The University of Chicago Press
2013 | 281pp | £17.50
In his book History of chemistry (1831), Thomas Thomson described alchemy as the ‘rude and disgraceful’ beginnings of chemistry. Unfortunately this perception of alchemy and its legacy has persisted to the present day.
In recent years, scholars have been unravelling the hugely varied and extraordinary exploits of alchemists, and have been reassessing their achievements, which span art, science and technology. To do justice to this complex discipline requires a linguist, classicist, thoroughbred chemist and psychologist, with a thirst for cultural history and, above all, a good sense of humour. Lawrence Principe has all of these characteristics and he is also a scrupulous researcher and a supremely good writer.
The secrets of alchemy is superbly produced and contains several beautifully coloured plates (some of these showing the results of Principe’s own alchemical investigations) and line illustrations. The book is divided into seven chapters, with an introduction and an epilogue, and there is an extensive bibliography and hundreds of footnotes – in short, this is a treasure trove of high quality information.

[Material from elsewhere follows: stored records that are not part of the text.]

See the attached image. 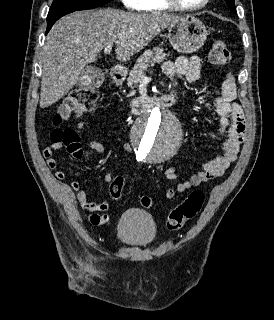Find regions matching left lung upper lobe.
<instances>
[{
    "mask_svg": "<svg viewBox=\"0 0 274 320\" xmlns=\"http://www.w3.org/2000/svg\"><path fill=\"white\" fill-rule=\"evenodd\" d=\"M225 1L227 3L228 7L230 8V10H232L234 13H237L234 0H225Z\"/></svg>",
    "mask_w": 274,
    "mask_h": 320,
    "instance_id": "5c2ea615",
    "label": "left lung upper lobe"
}]
</instances>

In addition to presenting traditional historical material, such as the development of alchemy through the ages via Egypt, Greece, Arabia, medieval and renaissance Europe, and its subsequent decline after the 18th century, Principe has given some attention to three areas that I found particularly interesting: in Redefinitions, revivals, and reinterpretations, he discusses the (surprising) evolution of alchemy during the past three centuries; in Unveiling the secrets he describes his own attempts to reproduce alchemical experiments (with some most perceptive observations); and in The wider worlds of chymistry he discusses the profound faith of alchemists, and how they relied on it for divine inspiration.
Principe is acutely aware of the limitations of his work: ‘There is no danger that all the secrets of alchemy have been revealed here, or in any other book. We still have much to learn, and the Noble Art still has much to teach.’ Profound words indeed.
For any self-respecting chemist or for anyone who is interested in the origins of chemistry, The secrets of alchemy is a must read – buy it now.